List every factor that the notes on red cell antigens give as influencing sensitization.

Selected passage:
* * * * * * * * *

Located on the RBCs: they are part of the cell membrane or protrude from the cell membrane. Ags removal destroys the integrity of the membrane and leads to hemolysis.
32 RBC blood group “systems”; more than 200 RBC antigens.

Question 16

Visible signs of Ag-Ab complex formation in vitro

Answer 16

1) agglutination (most often)

2) hemolysis (rarely)

Question 17

Stages of agglutination

Answer 17

1) sensitization - cannot be visualized; Abs bind to Ags on RBCs
2) lattice formation - leads to visible clumping of RBCs

Question 18

Factors that influence sensitization

Answer 18

1) plasma to cell ratio: increased amount of plasma (i.e. increased amount of RBCs) increases the chance of sensitization
2) temperature of reaction: 37C for IgG; 20-24C for IgM
3) incubation time - need adequate time for reaction: 30-45 mins
4) pH: optimum for most reactions is 7.0
5) ionic strength: if ionic strength is lowered, Ag-Ab binding is enhanced since there is less competition for charged sited

Question 19

Factors that influence lattice formation

Answer 19

1) distance between red cells: lower zeta-potetial enhances agglutination
2) concentration of Ag and Ab
3) centrifugation: forces RBCs closer - if RBCs are sensitized, it’s easier for them to agglutinate

Question 20

Antigen-antibody reactions in vivo

Answer 20

1) sensitization of RBCs with antibodies

2) complement activation by Ag-Ab complex

Question 21

Sensitization of RBCs with antibodies

Answer 21

Abs attach to Ags on RBCs. These “sensitized RBCs” are recognized as defective and removed by the spleen, etc. -> extravascular hemolysis - RBCs are broken down outside of blood vessels -> Anemia

Question 22

Complement activation by Ag-Ab complex

Answer 22

Occurs in vivo - may or may not occur depending on which antibody is involved.

* * * * * * * * *

Provided data:
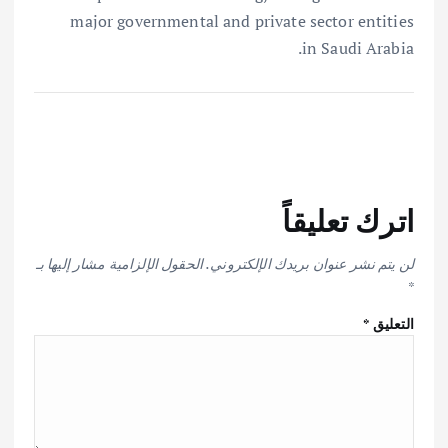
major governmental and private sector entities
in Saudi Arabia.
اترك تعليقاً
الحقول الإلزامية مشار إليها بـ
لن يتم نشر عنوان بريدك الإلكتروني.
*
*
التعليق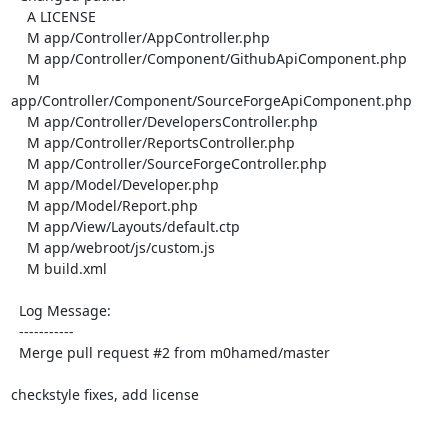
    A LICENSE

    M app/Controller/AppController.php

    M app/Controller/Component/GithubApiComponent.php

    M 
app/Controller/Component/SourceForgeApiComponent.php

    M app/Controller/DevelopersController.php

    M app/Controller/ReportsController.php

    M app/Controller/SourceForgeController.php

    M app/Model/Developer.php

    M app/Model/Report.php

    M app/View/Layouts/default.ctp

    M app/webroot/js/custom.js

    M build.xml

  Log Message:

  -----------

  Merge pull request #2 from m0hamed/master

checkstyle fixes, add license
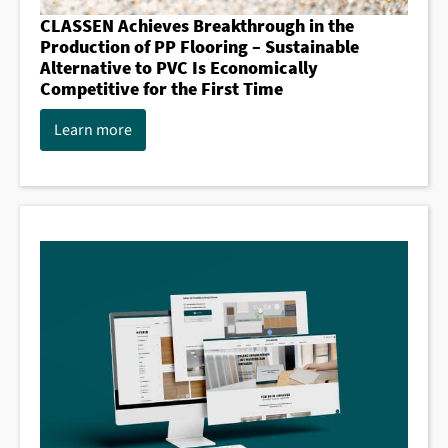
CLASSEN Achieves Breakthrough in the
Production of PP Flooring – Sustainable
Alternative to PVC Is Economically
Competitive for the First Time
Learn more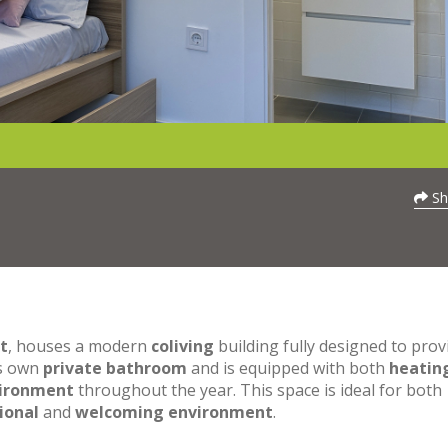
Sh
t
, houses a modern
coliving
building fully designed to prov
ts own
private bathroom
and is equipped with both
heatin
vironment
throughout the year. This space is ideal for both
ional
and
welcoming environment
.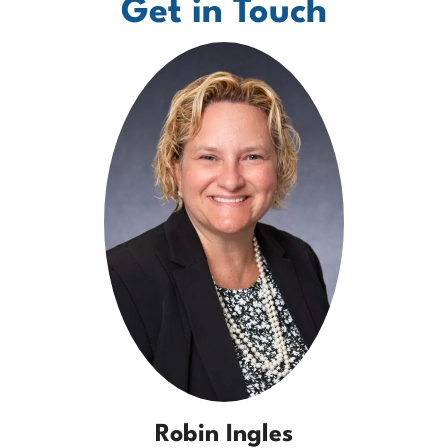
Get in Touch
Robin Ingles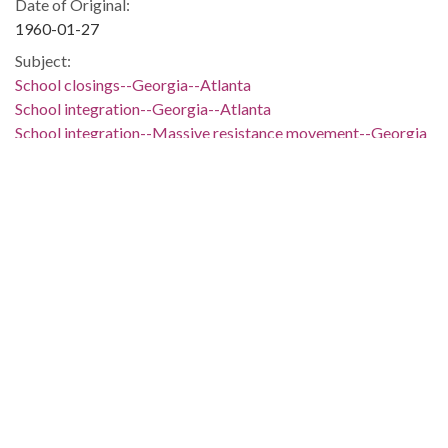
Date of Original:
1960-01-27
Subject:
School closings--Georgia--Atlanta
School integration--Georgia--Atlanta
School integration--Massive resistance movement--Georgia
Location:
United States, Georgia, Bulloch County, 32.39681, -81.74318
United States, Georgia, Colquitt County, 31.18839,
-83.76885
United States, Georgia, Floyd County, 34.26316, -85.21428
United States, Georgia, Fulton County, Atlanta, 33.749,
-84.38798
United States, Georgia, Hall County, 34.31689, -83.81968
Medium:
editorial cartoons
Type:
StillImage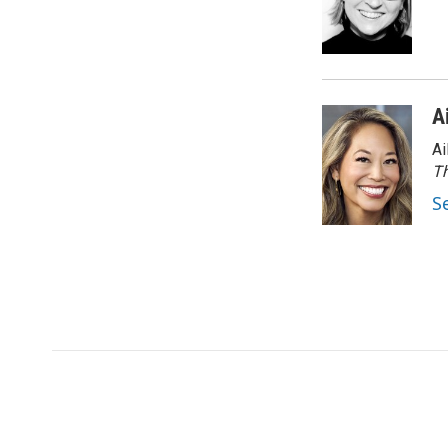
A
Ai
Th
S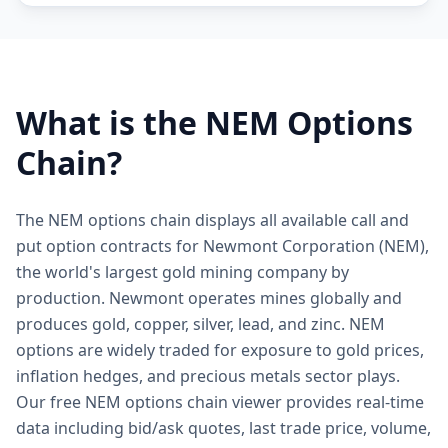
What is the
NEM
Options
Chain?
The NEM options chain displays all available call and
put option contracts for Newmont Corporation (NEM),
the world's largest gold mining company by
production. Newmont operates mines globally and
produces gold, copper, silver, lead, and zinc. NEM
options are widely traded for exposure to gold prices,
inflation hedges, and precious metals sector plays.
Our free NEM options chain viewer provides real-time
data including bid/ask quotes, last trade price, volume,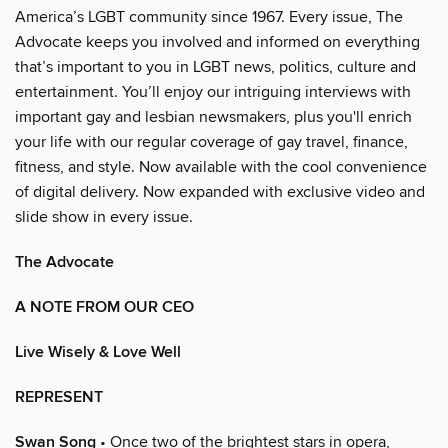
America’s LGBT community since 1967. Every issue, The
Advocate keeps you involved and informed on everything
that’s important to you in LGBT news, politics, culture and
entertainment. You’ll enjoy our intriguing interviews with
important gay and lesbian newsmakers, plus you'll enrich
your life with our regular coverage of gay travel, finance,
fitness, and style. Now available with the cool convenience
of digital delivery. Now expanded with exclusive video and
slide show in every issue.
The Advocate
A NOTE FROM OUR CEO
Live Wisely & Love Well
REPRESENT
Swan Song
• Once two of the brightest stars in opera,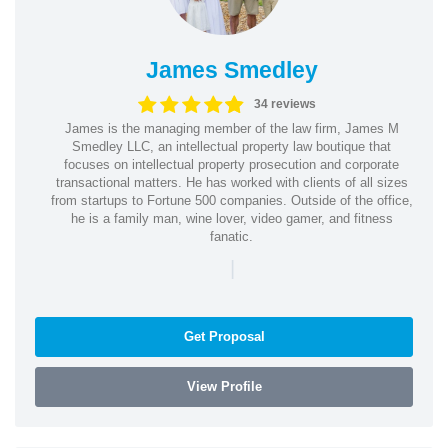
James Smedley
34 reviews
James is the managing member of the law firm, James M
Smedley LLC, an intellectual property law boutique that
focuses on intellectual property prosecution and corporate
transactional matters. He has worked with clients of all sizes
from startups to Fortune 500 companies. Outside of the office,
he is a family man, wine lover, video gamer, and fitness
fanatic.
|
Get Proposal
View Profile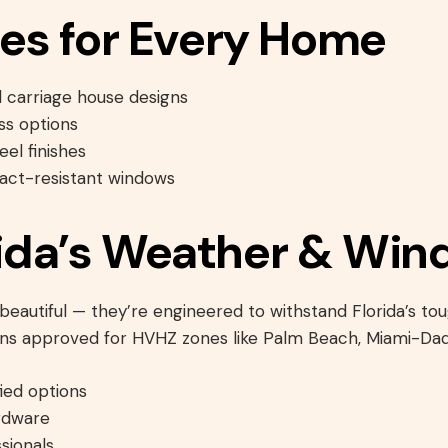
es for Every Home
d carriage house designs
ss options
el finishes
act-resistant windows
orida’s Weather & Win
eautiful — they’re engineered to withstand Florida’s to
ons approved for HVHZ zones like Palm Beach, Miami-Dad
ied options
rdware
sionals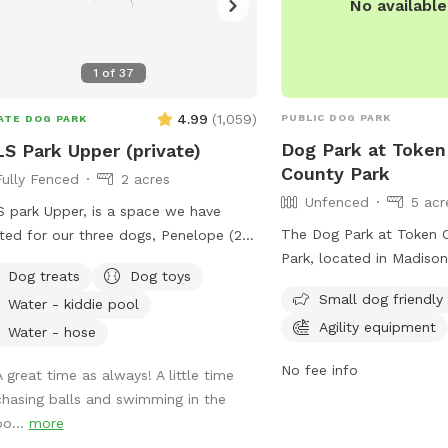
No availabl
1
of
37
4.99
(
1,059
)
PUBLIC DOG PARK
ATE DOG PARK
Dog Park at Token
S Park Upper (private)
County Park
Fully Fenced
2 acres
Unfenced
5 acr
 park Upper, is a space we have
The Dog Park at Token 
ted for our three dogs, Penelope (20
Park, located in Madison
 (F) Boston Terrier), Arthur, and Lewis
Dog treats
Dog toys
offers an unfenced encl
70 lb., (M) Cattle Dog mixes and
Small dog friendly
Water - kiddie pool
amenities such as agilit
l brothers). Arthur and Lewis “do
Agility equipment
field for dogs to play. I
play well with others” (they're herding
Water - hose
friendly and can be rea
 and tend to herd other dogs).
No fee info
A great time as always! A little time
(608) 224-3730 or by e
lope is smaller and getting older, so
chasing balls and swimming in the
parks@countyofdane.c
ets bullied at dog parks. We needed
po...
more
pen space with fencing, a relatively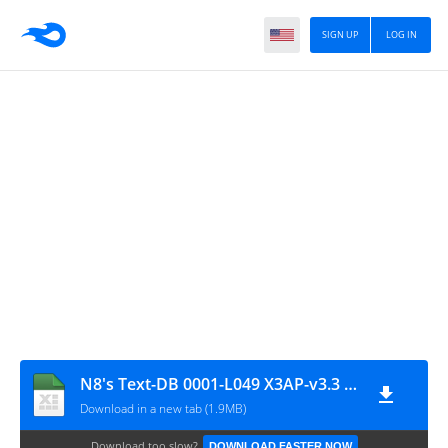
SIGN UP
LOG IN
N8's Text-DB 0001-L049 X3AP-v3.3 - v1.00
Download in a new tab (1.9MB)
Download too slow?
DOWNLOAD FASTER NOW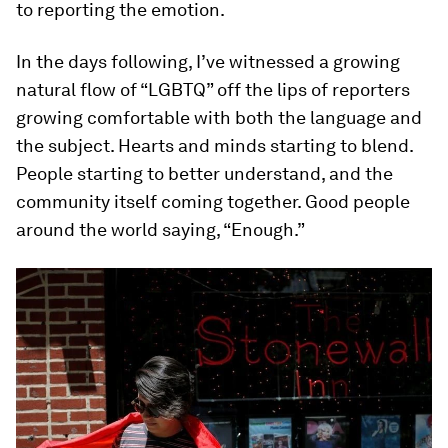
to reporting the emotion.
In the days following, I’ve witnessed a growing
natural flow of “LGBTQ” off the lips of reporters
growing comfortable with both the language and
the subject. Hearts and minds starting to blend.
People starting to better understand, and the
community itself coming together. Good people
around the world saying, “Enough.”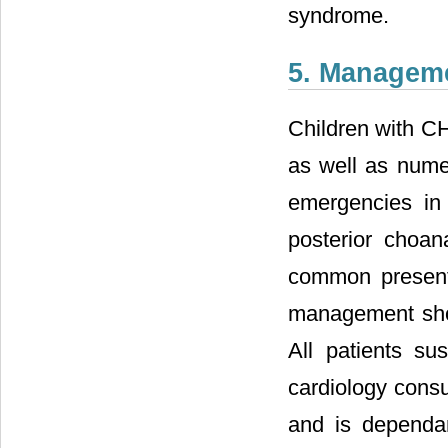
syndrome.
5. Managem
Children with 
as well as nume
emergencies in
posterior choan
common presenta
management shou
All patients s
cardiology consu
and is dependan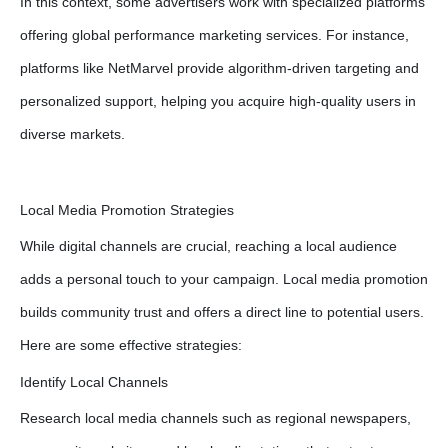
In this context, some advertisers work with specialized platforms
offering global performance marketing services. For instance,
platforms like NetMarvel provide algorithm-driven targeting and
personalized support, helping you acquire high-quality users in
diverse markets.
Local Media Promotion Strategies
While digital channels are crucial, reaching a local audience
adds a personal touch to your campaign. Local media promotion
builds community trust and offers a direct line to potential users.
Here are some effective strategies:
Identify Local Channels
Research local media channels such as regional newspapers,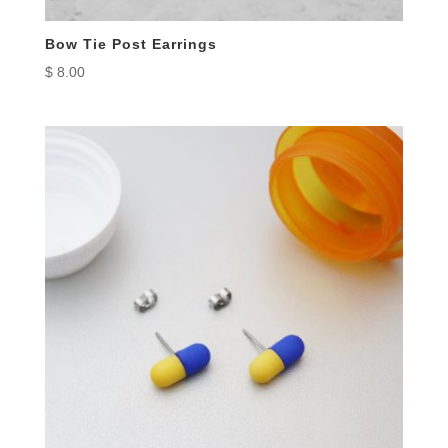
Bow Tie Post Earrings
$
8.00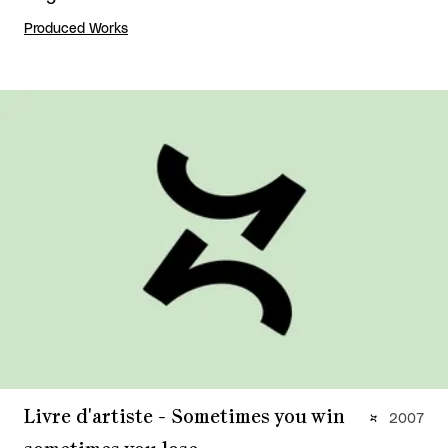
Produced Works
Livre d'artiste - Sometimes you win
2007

* * * * * * * * *

Problem solution:
- Plasma to cell ratio
- Temperature of reaction
- Incubation time
- pH
- Ionic strength